The scientific community has galvanised in response to the recent COVID-19 outbreak, building on decades of basic research characterising this virus family. Labs at the forefront of the outbreak response shared genomes of the virus in open access databases, which enabled researchers to rapidly develop tests for this novel pathogen. Other labs have shared experimentally-determined and computationally-predicted structures of some of the viral proteins, and still others have shared epidemiological data. We hope to contribute to the scientific effort using the latest version of our AlphaFold system by releasing structure predictions of several under-studied proteins associated with SARS-CoV-2, the virus that causes COVID-19. We emphasise that these structure predictions have not been experimentally verified, but hope they may contribute to the scientific community’s interrogation of how the virus functions, and serve as a hypothesis generation platform for future experimental work in developing therapeutics. We’re indebted to the work of many other labs: this work wouldn’t be possible without the efforts of researchers across the globe who have responded to the COVID-19 outbreak with incredible agility.
Knowing a protein’s structure provides an important resource for understanding how it functions, but experiments to determine the structure can take months or longer, and some prove to be intractable. For this reason, researchers have been developing computational methods to predict protein structure from the amino acid sequence. In cases where the structure of a similar protein has already been experimentally determined, algorithms based on “template modelling” are able to provide accurate predictions of the protein structure. AlphaFold, our recently published deep learning system, focuses on predicting protein structure accurately when no structures of similar proteins are available, called “free modelling”. We’ve continued to improve these methods since that publication and want to provide the most useful predictions, so we’re sharing predicted structures for some of the proteins in SARS-CoV-2 generated using our newly-developed methods.
It’s important to note that our structure prediction system is still in development and we can’t be certain of the accuracy of the structures we are providing, although we are confident that the system is more accurate than our earlier CASP13 system. We confirmed that our system provided an accurate prediction for the experimentally determined SARS-CoV-2 spike protein structure shared in the Protein Data Bank, and this gave us confidence that our model predictions on other proteins may be useful. We recently shared our results with several colleagues at the Francis Crick Institute in the UK, including structural biologists and virologists, who encouraged us to release our structures to the general scientific community now. Our models include per-residue confidence scores to help indicate which parts of the structure are more likely to be correct. We have only provided predictions for proteins which lack suitable templates or are otherwise difficult for template modeling. While these understudied proteins are not the main focus of current therapeutic efforts, they may add to researchers’ understanding of SARS-CoV-2.
Normally we’d wait to publish this work until it had been peer-reviewed for an academic journal. However, given the seriousness and time-sensitivity of the situation, we’re releasing the predicted structures as we have them now, under an open license so that anyone can make use of them.

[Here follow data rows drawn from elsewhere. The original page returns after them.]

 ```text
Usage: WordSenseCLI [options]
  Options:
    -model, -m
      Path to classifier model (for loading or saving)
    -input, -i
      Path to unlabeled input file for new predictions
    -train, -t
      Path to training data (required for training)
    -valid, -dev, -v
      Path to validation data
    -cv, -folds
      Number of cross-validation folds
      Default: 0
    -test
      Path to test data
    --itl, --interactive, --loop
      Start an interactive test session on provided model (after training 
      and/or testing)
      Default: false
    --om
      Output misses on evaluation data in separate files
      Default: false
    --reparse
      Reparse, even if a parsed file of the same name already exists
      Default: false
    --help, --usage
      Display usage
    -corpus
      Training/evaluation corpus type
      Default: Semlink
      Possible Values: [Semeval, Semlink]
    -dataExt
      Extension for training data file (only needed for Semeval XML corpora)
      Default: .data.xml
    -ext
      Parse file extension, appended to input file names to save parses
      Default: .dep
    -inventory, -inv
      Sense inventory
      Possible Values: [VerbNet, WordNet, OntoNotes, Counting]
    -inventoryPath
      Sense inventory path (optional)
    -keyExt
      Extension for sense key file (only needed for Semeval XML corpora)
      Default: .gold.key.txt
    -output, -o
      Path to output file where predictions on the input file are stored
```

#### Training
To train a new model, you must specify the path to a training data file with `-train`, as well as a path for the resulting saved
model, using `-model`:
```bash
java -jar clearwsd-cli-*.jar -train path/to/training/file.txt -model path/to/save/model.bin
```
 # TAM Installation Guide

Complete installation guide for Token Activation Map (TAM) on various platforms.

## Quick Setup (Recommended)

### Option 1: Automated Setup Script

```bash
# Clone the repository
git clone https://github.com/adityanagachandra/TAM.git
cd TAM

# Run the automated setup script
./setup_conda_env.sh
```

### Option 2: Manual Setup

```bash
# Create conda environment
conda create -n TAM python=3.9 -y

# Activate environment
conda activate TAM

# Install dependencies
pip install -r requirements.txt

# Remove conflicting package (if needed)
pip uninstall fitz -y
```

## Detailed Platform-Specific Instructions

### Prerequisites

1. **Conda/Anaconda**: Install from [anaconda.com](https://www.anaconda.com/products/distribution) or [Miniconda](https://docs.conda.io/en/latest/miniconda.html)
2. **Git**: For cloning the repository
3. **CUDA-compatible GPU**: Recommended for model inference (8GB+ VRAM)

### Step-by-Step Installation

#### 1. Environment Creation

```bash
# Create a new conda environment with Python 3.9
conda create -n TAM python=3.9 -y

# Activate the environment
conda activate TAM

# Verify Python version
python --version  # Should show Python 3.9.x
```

Interested researchers can read more technical details about these predictions in a document included with the data. The protein structure predictions we're releasing are for SARS-CoV-2 membrane protein, protein 3a, Nsp2, Nsp4, Nsp6, and Papain-like proteinase (C terminal domain). To emphasise, these are predicted structures which have not been experimentally verified. Work on the system continues for us, and we hope to share more about it in due course.